I just finished reading The Last Train from Hiroshima: The Survivors Look Back, by Charles Pellegrino, and even though it was horrifying and heartbreaking on almost every single page, it was also thoroughly fascinating and very hard to put down. The book has been weighing on my mind since I started it. It's equal parts enthralling thriller and apalling glimpse at the end of the world.

I don't think it was perfectly written. It might actually be a little bit too broad in scope, although the inclusiveness of experiences is one thing that makes it so fascinating. The huge cast of characters sometimes gets a little disorienting. There may have been a few times the author stretched a little too far and a little needlessly to describe connections between events. However, these are minor faults.
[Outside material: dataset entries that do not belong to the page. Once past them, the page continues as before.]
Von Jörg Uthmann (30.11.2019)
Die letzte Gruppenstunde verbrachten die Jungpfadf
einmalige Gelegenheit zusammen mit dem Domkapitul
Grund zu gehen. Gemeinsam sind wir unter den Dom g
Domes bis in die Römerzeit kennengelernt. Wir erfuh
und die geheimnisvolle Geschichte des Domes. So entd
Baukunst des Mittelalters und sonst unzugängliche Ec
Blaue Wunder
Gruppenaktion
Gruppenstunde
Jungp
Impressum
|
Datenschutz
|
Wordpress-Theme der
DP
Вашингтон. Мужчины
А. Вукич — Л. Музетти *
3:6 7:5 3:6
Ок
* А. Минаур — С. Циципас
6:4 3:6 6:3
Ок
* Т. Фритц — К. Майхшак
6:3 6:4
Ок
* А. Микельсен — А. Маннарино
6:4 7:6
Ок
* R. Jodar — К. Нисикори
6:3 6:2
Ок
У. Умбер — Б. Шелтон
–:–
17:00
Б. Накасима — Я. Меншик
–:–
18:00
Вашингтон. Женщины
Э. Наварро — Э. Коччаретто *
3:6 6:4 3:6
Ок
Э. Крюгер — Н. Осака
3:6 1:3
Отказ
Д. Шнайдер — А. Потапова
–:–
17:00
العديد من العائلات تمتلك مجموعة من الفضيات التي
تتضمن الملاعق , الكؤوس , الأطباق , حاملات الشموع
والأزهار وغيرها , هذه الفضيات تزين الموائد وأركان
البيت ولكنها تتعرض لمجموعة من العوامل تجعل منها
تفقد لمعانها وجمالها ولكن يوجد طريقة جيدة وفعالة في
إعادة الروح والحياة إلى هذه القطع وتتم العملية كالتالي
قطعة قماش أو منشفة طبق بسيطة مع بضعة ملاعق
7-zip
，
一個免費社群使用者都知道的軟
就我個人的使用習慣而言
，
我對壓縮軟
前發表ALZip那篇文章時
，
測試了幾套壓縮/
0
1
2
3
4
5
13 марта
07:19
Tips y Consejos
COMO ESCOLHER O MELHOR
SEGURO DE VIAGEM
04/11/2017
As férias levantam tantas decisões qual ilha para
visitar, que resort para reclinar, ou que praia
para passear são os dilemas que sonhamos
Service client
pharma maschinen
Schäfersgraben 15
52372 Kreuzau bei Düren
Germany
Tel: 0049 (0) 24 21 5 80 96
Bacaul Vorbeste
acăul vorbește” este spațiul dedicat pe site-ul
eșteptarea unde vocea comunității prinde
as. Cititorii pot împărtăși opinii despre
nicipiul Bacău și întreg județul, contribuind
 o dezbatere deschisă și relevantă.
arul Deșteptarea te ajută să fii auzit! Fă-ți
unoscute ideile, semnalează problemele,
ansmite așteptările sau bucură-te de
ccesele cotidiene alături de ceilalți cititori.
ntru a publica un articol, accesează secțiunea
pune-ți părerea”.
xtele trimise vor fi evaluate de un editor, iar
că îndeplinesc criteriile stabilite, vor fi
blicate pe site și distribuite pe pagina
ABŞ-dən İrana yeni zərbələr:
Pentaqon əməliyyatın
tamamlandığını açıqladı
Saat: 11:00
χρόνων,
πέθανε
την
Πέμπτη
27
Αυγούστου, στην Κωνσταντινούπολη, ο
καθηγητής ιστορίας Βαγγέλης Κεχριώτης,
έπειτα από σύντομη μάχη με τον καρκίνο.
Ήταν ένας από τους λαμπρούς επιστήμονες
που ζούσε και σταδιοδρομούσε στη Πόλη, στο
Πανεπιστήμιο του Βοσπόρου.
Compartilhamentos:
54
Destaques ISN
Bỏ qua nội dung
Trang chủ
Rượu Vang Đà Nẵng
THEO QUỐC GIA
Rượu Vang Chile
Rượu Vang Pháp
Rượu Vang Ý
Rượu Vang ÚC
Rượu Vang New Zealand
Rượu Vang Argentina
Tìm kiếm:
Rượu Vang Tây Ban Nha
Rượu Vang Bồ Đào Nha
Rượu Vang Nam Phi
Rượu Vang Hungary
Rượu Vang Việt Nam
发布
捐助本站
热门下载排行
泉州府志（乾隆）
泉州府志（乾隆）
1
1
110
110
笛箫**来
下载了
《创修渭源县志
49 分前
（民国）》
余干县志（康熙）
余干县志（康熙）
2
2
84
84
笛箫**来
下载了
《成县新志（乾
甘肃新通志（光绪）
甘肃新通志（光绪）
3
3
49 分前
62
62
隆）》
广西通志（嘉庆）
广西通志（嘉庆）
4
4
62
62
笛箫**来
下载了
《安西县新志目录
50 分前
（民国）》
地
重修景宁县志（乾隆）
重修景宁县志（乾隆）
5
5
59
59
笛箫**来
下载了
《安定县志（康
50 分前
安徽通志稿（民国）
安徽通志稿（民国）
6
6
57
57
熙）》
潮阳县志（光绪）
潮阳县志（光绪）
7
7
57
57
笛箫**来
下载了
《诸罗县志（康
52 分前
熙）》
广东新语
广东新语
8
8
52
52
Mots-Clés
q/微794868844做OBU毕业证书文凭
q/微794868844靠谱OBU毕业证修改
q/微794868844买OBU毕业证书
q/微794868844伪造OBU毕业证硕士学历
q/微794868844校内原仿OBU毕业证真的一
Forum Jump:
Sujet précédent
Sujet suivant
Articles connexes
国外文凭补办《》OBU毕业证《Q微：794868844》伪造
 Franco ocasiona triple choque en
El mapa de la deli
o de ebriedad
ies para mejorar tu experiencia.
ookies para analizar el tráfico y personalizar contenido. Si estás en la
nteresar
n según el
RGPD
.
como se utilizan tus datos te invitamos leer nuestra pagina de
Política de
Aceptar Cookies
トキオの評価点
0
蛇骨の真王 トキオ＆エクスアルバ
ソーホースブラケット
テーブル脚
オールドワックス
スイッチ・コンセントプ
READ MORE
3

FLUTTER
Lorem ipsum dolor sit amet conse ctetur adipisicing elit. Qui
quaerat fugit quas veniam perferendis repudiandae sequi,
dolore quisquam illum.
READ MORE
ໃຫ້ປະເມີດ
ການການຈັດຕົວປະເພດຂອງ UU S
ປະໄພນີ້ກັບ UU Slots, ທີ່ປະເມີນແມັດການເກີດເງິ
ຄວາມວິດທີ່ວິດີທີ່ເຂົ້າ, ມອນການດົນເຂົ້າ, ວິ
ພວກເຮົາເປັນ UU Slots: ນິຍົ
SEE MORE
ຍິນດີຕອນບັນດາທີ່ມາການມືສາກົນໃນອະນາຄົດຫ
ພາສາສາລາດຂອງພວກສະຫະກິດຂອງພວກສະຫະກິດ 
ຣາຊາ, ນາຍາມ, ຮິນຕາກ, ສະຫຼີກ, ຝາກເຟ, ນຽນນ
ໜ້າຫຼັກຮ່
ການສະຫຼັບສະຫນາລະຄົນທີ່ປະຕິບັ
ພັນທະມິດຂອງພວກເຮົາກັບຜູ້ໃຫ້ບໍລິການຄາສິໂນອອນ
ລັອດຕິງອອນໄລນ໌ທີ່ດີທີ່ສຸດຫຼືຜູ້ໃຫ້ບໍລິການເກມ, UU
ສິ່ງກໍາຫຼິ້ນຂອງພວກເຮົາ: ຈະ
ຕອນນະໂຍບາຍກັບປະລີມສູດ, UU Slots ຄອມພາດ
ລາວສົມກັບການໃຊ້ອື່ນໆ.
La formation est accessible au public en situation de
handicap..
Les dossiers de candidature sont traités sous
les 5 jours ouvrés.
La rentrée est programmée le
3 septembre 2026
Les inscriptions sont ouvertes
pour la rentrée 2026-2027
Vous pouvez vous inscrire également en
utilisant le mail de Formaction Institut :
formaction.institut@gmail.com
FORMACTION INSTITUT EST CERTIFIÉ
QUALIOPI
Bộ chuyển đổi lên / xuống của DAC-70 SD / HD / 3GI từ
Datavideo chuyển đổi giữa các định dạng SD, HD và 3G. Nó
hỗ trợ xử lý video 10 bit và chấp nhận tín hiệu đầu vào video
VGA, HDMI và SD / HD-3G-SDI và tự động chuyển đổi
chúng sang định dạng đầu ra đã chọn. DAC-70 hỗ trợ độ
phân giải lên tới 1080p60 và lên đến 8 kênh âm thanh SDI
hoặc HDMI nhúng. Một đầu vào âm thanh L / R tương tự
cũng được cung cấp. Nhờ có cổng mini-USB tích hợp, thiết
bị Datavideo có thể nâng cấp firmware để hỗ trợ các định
This book is full of things I feel like I should have heard about, or should have been taught; yet I can understand why I never did, because so many of the stories and details are so dreadful that relating them could be an ordeal in itelf. Countering this, however delicately, are the people who exited the physical and metaphorical fires of the nuclear attacks (and their aftermaths) and used their stories to teach peace. Communicating these stories seems to me to be the most fitting memorial possible to the victims, the best means of honoring the people who have worked hard for peace, and important means of ensuring that the nuclear attacks in Hiroshima and Nagasaki are the last. Pellegino's book serves those ends well, I think.

1 comment:

  1. Nice book review! Sounds like a book I might want to read in the future. Having lived through the 50's and 60's nuclear scare it would be interesting to read about the devistation caused by a nuclear bomb. And, to think those bombs were very small in comparison to the bombs they would use today.